Benoît Falaize est agrégé et docteur en histoire à l’Université de Cergy-Pontoise. Il a publié L'histoire à l'école élémentaire depuis 1945 (PUR, 2016) et Enseigner l'histoire à l'école (Retz, 2015). Il a également co-dirigé plusieurs ouvrages dont L'école et la nation (ENS-Lyon, 2015) et Enseigner l'histoire de l'immigration à l'école (INRP, 2008). Il vient de participer à une recherche internationale et un ouvrage collectif sur Le récit du commun (PUL, 2016). Dans cette tribune, il revient sur le premier volume du projet éditorial Histoire dessinée de la France, qui vient de paraître aux éditions La Découverte/La Revue dessinée.
La balade nationale de Sylvain Venayre et Étienne Davodeau inaugure une histoire dessinée de la France en vingt volumes, éditée par les éditions La Découverte et la Revue dessinée. Censée présenter un « nouveau visage de notre histoire », loin des « fantasmes passéistes et des récupérations politiques », cette balade nationale nous emmène dans une réflexion sur l’histoire et les origines de la France. Mais au lieu d’un premier volume qui aurait pu être consacré « aux origines de la France » avec la recherche d’un authentique départ de l’histoire nationale (Gaulois, Celtes, Hommes préhistoriques déjà pénétrés d’une hypothétique conscience nationale… ?), les auteurs ont choisi de faire circuler une camionnette sur les routes de France, avec cinq personnages à bord : l’historien Jules Michelet, Jeanne d’Arc, Marie Curie, le général Dumas d’Haïti (officier de la Révolution française) et Molière. Cinq ? Non, en fait, un sixième personnage les accompagne, dans son cercueil, dont il ne sortira jamais : il s’agit du maréchal Pétain, qui, d’outre-tombe (c’est le cas de le dire) participe abondamment aux discussions qui s’engagent entre chaque personnage.
La balade nationale rompt donc avec une histoire linéaire, en allant d’un lieu d’histoire à un autre, sans souci de la chronologie, de la grotte de Lascaux aux guerres révolutionnaires, en passant par la question des exilés syriens. Mais elle déconstruit également les mythes du passé. Osons le mot : il s’agit d’une bande dessinée à la fois épistémologique et historiographique.

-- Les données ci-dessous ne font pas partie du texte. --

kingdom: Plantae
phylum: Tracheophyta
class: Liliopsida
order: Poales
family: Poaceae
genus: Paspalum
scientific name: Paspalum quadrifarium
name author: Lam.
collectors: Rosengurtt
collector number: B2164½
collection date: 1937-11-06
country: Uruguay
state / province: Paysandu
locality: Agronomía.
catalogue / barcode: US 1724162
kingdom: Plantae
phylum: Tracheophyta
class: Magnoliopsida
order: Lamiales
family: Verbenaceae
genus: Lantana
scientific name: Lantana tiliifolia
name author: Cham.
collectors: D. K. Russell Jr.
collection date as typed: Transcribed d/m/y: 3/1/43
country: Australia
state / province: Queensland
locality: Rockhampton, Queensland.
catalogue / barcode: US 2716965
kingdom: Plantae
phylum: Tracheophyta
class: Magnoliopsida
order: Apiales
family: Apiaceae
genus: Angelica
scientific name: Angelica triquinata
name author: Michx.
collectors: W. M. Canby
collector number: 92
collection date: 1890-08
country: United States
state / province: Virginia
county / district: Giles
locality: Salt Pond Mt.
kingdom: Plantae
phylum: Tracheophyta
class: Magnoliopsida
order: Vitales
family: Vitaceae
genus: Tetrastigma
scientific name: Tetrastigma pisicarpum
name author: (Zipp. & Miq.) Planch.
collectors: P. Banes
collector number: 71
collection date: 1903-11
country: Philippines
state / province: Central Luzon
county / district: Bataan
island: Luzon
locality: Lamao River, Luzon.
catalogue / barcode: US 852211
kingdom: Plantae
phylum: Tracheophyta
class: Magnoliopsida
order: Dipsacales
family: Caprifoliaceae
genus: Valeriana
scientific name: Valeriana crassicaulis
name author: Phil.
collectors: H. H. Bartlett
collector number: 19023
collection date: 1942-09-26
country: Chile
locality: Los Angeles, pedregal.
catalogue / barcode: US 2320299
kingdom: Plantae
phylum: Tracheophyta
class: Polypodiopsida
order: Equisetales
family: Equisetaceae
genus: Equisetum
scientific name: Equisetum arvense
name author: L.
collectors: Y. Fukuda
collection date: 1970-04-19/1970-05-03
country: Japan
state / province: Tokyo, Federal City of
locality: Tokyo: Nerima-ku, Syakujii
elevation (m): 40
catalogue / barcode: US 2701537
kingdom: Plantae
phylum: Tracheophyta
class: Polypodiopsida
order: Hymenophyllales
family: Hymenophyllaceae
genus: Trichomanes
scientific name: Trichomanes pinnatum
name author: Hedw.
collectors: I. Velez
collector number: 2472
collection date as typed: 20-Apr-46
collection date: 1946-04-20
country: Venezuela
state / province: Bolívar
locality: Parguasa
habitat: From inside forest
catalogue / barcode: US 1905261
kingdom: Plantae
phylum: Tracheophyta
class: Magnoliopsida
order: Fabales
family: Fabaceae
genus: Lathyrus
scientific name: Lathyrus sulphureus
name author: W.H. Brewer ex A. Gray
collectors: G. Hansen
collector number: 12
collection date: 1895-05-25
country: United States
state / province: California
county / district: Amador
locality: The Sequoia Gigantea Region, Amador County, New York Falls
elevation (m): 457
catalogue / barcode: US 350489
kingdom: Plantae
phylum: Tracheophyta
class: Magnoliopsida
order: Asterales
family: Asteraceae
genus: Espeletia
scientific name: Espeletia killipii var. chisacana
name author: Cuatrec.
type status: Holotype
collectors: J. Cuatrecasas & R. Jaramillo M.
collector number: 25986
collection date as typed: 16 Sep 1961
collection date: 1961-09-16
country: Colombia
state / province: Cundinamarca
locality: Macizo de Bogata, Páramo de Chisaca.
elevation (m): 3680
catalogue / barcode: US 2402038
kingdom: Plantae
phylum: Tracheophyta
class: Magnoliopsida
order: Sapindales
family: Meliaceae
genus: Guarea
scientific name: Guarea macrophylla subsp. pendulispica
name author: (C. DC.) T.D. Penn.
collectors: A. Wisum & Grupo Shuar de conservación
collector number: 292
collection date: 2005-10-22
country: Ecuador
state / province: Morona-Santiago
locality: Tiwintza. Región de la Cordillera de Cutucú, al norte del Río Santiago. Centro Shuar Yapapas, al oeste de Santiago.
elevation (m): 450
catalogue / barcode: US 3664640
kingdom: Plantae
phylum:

Elle interroge non seulement les manières d’écrire l’histoire à travers le temps, mais donne à voir également les méthodes de l’historien. Cette balade nous invite à considérer les figures du passé, les dates, les lieux et les mentalités comme autant de construction du passé, en lien avec leurs enjeux de mémoire. Le cadavre de Pétain transporté d’un bout à l’autre du périple (son fantôme pourrait-on dire) vient rappeler, à chaque page ou presque, l’obsédante préoccupation du présent pour le passé qui ne passerait pas…
L’humour rend cette leçon épistémologique agréable et rythmée. Les personnages, où la parité est respectée, et la « diversité » suggérée également, avec le général Dumas, disent les soucis qui sont les nôtres aujourd’hui pour dire l’histoire nationale, ou « l’histoire de France » ou « de la France », ou « des Français ». Il ressort de cette balade une réflexion sur le sens même et la quête sans fin et contextualisée de « l’identité nationale », nécessairement non monolithique, faite de ses diversités, et de ses contradictions et conflits d’héritages politiques aussi. Une dimension aurait sans doute mérité d’être plus développée : c’est celle qui enregistre que la France ne se limite pas à la France hexagonale. Et autant le dire, à tout prendre, puisqu’il s’agit de se promener dans une camionnette, un passage par les terres coloniales (Maghreb, Asie, Afrique noire, etc…) ou les territoires ultramarins d’aujourd’hui, en avion ou par bateau (toujours avec le cercueil s’entend !), aurait pu trouver une place dans cette balade finalement incomplète, afin de mieux mesurer ce que l’histoire de la France a eu à voir (encore aujourd’hui) avec le monde.